▸ Excerpted data:
════
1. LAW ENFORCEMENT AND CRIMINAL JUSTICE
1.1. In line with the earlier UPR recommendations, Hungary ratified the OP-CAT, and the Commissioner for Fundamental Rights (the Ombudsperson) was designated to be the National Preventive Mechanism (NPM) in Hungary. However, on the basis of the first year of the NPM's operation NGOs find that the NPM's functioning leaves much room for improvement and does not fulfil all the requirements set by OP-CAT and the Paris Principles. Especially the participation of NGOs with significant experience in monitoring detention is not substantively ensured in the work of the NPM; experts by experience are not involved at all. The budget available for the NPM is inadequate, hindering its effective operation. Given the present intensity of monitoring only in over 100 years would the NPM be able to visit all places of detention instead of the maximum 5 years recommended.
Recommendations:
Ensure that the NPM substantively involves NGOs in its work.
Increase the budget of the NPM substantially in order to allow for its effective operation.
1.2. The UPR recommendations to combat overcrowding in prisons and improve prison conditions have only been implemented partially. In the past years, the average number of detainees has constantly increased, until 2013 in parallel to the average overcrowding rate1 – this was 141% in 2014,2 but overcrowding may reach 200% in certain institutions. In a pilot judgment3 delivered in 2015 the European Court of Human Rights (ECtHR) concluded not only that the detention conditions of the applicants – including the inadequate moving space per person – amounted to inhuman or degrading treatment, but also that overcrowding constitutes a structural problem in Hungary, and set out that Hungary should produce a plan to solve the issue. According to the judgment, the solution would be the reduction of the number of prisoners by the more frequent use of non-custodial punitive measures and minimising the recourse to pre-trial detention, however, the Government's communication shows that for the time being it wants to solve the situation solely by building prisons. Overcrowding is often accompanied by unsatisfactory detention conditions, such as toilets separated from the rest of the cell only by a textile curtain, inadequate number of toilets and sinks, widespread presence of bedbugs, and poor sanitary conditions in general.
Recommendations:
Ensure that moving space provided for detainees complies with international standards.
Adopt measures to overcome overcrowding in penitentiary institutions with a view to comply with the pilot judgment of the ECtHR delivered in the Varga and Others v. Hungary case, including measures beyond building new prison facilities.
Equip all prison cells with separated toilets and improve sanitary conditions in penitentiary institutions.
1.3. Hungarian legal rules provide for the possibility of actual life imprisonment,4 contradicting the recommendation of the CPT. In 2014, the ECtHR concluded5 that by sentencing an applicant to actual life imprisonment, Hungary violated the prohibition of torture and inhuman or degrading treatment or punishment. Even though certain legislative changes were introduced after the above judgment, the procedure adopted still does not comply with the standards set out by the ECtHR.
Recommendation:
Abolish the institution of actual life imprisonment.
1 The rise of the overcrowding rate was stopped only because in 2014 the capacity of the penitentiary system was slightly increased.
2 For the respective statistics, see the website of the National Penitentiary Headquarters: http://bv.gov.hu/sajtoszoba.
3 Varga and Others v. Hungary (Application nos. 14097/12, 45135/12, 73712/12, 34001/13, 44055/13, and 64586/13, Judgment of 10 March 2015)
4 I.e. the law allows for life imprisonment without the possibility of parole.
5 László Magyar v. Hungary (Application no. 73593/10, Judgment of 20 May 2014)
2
════
▸ What needs to be done: Report the lines above that contain "effective".

▸ Written reply:
1.1. In line with the earlier UPR recommendations, Hungary ratified the OP-CAT, and the Commissioner for Fundamental Rights (the Ombudsperson) was designated to be the National Preventive Mechanism (NPM) in Hungary. However, on the basis of the first year of the NPM's operation NGOs find that the NPM's functioning leaves much room for improvement and does not fulfil all the requirements set by OP-CAT and the Paris Principles. Especially the participation of NGOs with significant experience in monitoring detention is not substantively ensured in the work of the NPM; experts by experience are not involved at all. The budget available for the NPM is inadequate, hindering its effective operation. Given the present intensity of monitoring only in over 100 years would the NPM be able to visit all places of detention instead of the maximum 5 years recommended.
Increase the budget of the NPM substantially in order to allow for its effective operation.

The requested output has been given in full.